This is how we do it in the Peoples Republic. Any major civil engineering project we will delay like crazy before starting, delay more while we pander to the damned RMA and his mates and then build the cheapest nastiest abortion of a half solution we can find that fell off the back of a truck.
So it is with great fanfare that we hear of the solution to the carnage on the road from the bottom of the Bombay Hills to the Coromandel. SH2 past Maramarua Golf Club is an automotive killing field. 'We are going to fix it' bleat the people whose job it is to bleat such things. We have an announcement today that the new road is going to be ready early.
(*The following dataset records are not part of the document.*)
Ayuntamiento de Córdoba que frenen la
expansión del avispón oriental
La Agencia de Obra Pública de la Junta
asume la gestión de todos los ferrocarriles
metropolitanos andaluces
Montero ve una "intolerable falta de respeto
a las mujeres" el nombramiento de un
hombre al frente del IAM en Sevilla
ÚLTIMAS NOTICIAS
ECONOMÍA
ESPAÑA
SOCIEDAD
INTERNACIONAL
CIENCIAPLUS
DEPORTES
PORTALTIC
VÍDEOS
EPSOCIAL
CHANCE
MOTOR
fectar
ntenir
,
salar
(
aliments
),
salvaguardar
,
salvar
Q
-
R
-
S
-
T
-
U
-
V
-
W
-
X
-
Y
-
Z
You little bewdy. But, as always, the devil is in the detail.
Transport Agency project manager Peter Murphy (would have to be an Irishman wouldn't it?) says we are to have a 'sweeping' (terrific) two lane (I beg your pardon) road with 'ample shoulders' (sort of eighties power dresser of a road) and provision has been made to allow more "passing opportunities" over time (the final je ne sait quoi to cap off the lunacy). But there are passing lanes 'at each end'. Well whoopy do.
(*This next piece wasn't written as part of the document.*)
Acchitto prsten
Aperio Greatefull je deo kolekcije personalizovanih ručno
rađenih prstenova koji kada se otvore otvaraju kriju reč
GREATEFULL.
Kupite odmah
So let's get this straight (pardon the pun). We are replacing a bendy lethal goat track where you can't overtake with a straighter lethal goat track where you might be able to overtake at some time in the future. Terrific. And the reason we have got this joke is? The usual - lack of dosh. Or more correctly the lack of will to channel available dosh in the right direction. The initial delays were because the tenders for a proper four lane road were 'too high'. Which means they walked into the Aston Martin showroom with a the folding varieties for a Corolla and still wanted the DB9. When the guy at Independent Prestige told them to bugger off they still went and got the bloke at Albany Toyota to sharpen his pencil and we end up with the Signature Class road instead of even a brand new one - which is not as good as the one we needed in the first place. Mr Murphy even admits the new lunacy is shorter than is required as the $46 mill ran out after 3.8km and they were a few wheel barrows short of black smelly stuff to get the road to the 18th Tee.
We are destined to remain in the dark ages if we continue to build useless roads like this and then grandstand and claim them as a triumph.